Nevertheless, the distribution of such developments within a given movement will be significantly different from the corresponding distributions of other movements, especialy among rival movements. This is why intelligent people focus on the peak developments within a spectrum, not the valleys. The peaks are where you find the core values.
If those core values appeal to your sense of what is right (or least wrong), then you have found your political strategy.
Propaganda, however, is not a strategy. It is merely a tactic in support of the movement’s strategy.
Hi Alex – welcome back.
It’s that the movement in general has an essence, which manifests itself in predictable, and instructive, ways.
The essence of the Left is radical egalitarianism, and leveling of all advantage, natural or otherwise. This means that those most disadvantaged are those most entitled to attention, deference, and the provision of social blessings. This is just another way of describing elevated social status, and of course competition for status is universal among all human groups (and even beyond our own species).

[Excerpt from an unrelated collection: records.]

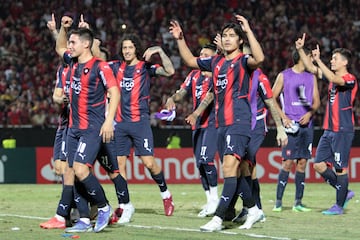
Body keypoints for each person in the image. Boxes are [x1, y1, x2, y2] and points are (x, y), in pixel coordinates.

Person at [170, 15, 265, 231]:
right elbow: (190, 61)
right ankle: (253, 209)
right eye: (225, 35)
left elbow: (259, 58)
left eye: (233, 36)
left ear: (240, 41)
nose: (228, 39)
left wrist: (248, 30)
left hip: (239, 122)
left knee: (230, 168)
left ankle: (219, 218)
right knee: (238, 170)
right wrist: (180, 38)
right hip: (221, 124)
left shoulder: (243, 61)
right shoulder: (216, 62)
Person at [54, 14, 120, 233]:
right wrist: (64, 29)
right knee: (72, 172)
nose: (69, 46)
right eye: (70, 42)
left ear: (86, 44)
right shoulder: (71, 62)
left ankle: (103, 206)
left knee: (82, 170)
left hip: (92, 128)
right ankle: (83, 218)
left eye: (74, 42)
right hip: (73, 129)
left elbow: (114, 91)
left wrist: (109, 121)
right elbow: (59, 47)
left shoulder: (101, 67)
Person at [108, 33, 175, 224]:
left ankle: (166, 195)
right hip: (120, 124)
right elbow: (97, 59)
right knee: (119, 165)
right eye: (124, 48)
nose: (127, 51)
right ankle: (124, 205)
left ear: (136, 48)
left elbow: (170, 71)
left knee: (148, 163)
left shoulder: (145, 68)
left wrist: (159, 51)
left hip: (140, 123)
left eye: (130, 47)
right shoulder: (116, 67)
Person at [296, 33, 356, 215]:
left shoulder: (350, 79)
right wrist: (300, 49)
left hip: (342, 130)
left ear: (344, 62)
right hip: (329, 130)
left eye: (335, 59)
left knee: (340, 168)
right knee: (319, 165)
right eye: (331, 59)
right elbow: (311, 68)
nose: (332, 61)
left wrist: (320, 60)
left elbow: (335, 79)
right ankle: (344, 192)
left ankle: (338, 205)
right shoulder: (332, 77)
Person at [165, 43, 219, 218]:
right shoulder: (194, 75)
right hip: (197, 126)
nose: (201, 57)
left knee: (206, 159)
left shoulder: (217, 75)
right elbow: (182, 91)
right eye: (200, 53)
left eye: (206, 55)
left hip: (212, 123)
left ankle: (215, 199)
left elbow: (210, 97)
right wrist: (173, 98)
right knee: (199, 164)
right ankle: (210, 200)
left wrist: (196, 113)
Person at [271, 42, 320, 213]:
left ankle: (298, 203)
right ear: (301, 57)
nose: (311, 60)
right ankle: (278, 202)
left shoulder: (311, 77)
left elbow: (317, 102)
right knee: (287, 163)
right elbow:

It seems to me that different ways of embedding oneself in society can be arranged along a linear axis. On one end you’d have a sense of positive relation to the traditional society as a whole; this would take such forms as patriotism, duty, philanthropy, civic volunteerism, etc. In the middle you’d have a neutral valence with regard to the general society, which would manifest itself as libertarian self-reliance and a relative lack of broad engagement. Finally, on the other end you’d find an negative disposition toward the ambient, traditional culture — seeing it not as a positive good to be affirmed, joined, and supported, but as an oppressor and an antagonist to be subdued, dismantled, and transformed.

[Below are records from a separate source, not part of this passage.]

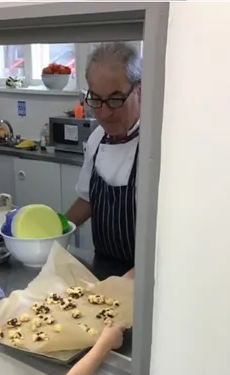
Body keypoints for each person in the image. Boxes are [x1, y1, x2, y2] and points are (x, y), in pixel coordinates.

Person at [66, 42, 142, 279]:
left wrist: (134, 279)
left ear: (139, 90)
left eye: (115, 100)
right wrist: (53, 232)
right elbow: (87, 200)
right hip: (102, 267)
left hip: (143, 274)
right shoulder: (98, 138)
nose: (105, 113)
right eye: (96, 100)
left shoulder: (157, 147)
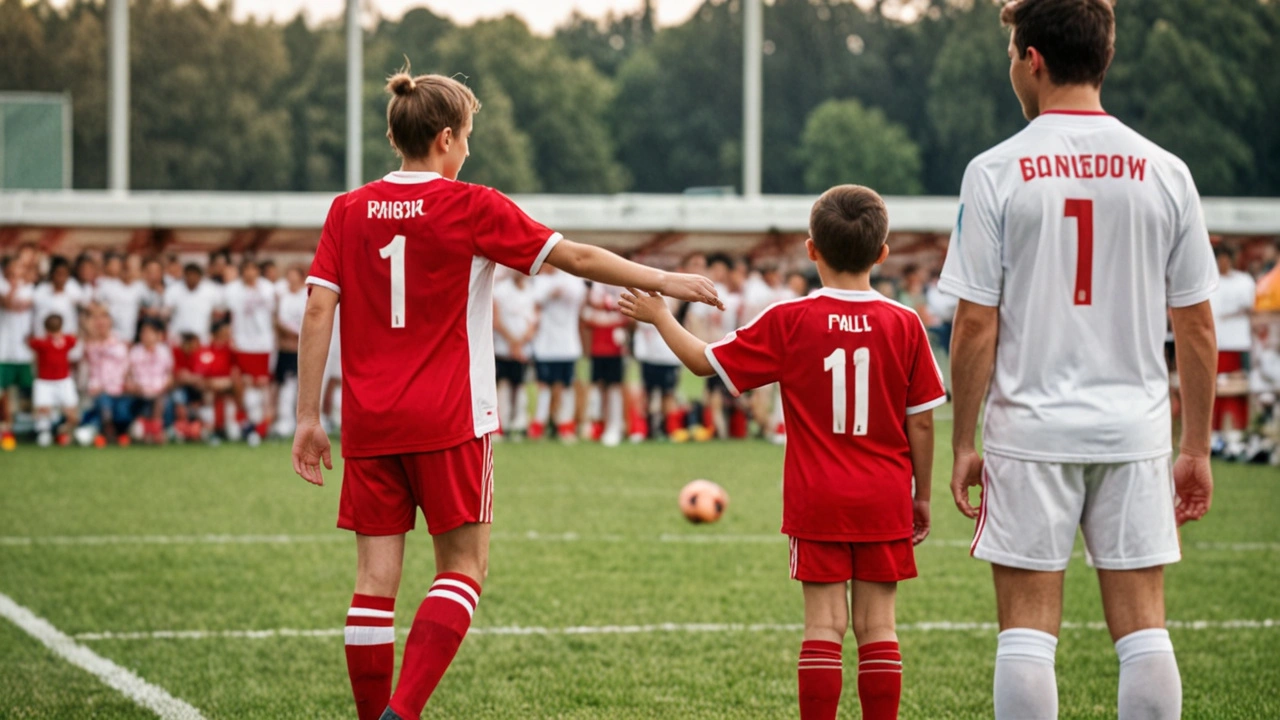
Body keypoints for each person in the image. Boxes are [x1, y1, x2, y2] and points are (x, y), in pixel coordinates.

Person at [289, 68, 719, 720]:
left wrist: (306, 417)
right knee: (462, 570)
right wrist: (664, 277)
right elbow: (574, 257)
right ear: (443, 139)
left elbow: (319, 311)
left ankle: (371, 715)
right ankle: (400, 715)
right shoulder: (472, 205)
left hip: (371, 421)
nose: (468, 150)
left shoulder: (347, 210)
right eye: (466, 137)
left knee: (373, 583)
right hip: (452, 416)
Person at [940, 2, 1218, 718]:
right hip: (1133, 430)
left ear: (1032, 59)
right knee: (1143, 626)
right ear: (1106, 55)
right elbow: (1196, 327)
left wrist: (962, 440)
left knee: (1028, 631)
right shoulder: (1167, 170)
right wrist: (1195, 448)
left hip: (1030, 430)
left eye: (1010, 55)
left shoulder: (996, 170)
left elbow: (974, 325)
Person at [621, 185, 944, 720]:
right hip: (885, 495)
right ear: (883, 254)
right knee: (879, 629)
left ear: (811, 249)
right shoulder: (906, 323)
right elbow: (924, 423)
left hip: (817, 497)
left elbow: (705, 363)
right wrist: (923, 494)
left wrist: (661, 318)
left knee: (822, 628)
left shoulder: (790, 320)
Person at [529, 265, 587, 441]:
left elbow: (580, 296)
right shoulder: (540, 280)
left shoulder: (572, 279)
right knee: (544, 386)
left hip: (567, 346)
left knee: (567, 387)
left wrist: (562, 291)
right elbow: (535, 299)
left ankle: (566, 425)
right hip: (545, 346)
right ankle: (539, 424)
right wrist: (550, 293)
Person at [1208, 245, 1256, 454]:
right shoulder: (1208, 282)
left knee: (1237, 390)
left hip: (1238, 343)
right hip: (1215, 344)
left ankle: (1238, 432)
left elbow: (1253, 308)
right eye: (1219, 259)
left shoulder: (1245, 281)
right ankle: (1213, 432)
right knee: (1213, 390)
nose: (1222, 263)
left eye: (1226, 259)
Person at [223, 258, 277, 442]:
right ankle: (243, 421)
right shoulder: (232, 290)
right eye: (246, 269)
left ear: (257, 271)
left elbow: (274, 315)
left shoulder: (269, 288)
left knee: (263, 384)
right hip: (242, 342)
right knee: (242, 383)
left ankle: (264, 423)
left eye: (253, 268)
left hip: (263, 343)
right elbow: (228, 315)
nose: (249, 273)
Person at [492, 269, 538, 440]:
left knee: (519, 387)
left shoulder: (530, 291)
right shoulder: (500, 290)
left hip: (522, 349)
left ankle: (517, 424)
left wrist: (520, 343)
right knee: (502, 386)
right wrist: (512, 342)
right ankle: (500, 424)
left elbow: (533, 322)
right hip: (503, 348)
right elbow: (496, 320)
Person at [582, 281, 628, 446]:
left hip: (615, 348)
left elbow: (626, 314)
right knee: (598, 387)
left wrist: (607, 307)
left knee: (614, 388)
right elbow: (587, 315)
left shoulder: (622, 285)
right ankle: (598, 425)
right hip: (598, 347)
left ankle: (615, 425)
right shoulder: (594, 285)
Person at [0, 254, 36, 446]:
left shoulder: (30, 287)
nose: (16, 272)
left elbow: (27, 306)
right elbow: (7, 304)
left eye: (20, 268)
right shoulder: (3, 286)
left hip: (23, 351)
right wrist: (14, 286)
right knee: (2, 391)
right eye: (13, 268)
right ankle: (5, 425)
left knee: (23, 391)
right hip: (3, 349)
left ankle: (19, 427)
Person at [28, 314, 79, 447]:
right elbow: (30, 341)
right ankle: (44, 432)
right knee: (43, 409)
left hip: (63, 380)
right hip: (44, 381)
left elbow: (74, 339)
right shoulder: (41, 342)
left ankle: (65, 432)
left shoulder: (66, 340)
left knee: (70, 409)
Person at [83, 307, 132, 443]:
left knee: (122, 413)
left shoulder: (119, 343)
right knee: (104, 405)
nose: (100, 323)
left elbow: (125, 369)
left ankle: (120, 432)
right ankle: (104, 432)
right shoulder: (88, 345)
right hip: (96, 391)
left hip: (119, 391)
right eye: (96, 319)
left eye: (104, 318)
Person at [274, 265, 308, 437]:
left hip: (303, 346)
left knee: (302, 387)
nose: (291, 279)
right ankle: (285, 420)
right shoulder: (282, 295)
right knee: (286, 385)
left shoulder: (307, 295)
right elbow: (277, 320)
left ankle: (302, 421)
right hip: (286, 348)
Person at [127, 319, 173, 444]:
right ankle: (150, 432)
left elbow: (170, 375)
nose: (145, 335)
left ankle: (155, 431)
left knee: (160, 400)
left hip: (160, 391)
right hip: (140, 392)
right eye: (143, 332)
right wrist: (135, 387)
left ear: (158, 334)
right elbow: (129, 375)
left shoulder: (164, 351)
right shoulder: (135, 352)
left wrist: (163, 387)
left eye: (149, 332)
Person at [93, 252, 147, 343]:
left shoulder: (139, 287)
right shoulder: (106, 284)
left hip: (130, 335)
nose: (128, 271)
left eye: (133, 268)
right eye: (126, 268)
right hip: (110, 336)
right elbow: (95, 305)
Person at [163, 264, 224, 344]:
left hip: (201, 336)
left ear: (200, 277)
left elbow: (220, 311)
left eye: (194, 275)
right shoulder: (173, 289)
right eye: (189, 275)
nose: (191, 278)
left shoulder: (211, 290)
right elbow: (165, 312)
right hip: (178, 336)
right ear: (184, 275)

In political terms these correspond fairly obviously, I think, to Right, Libertarian, and Left. Clearly they will allocate status in very different ways, and that’s exactly what we see here.
Implicit in this is the assumption that the biological and cultural aspects of sex and “gender” are completely decoupled. Given the universality of highly differentiated sex roles in all cultures always and everywhere, this is an extremely radical ideological position, and I think it is quite transparently false.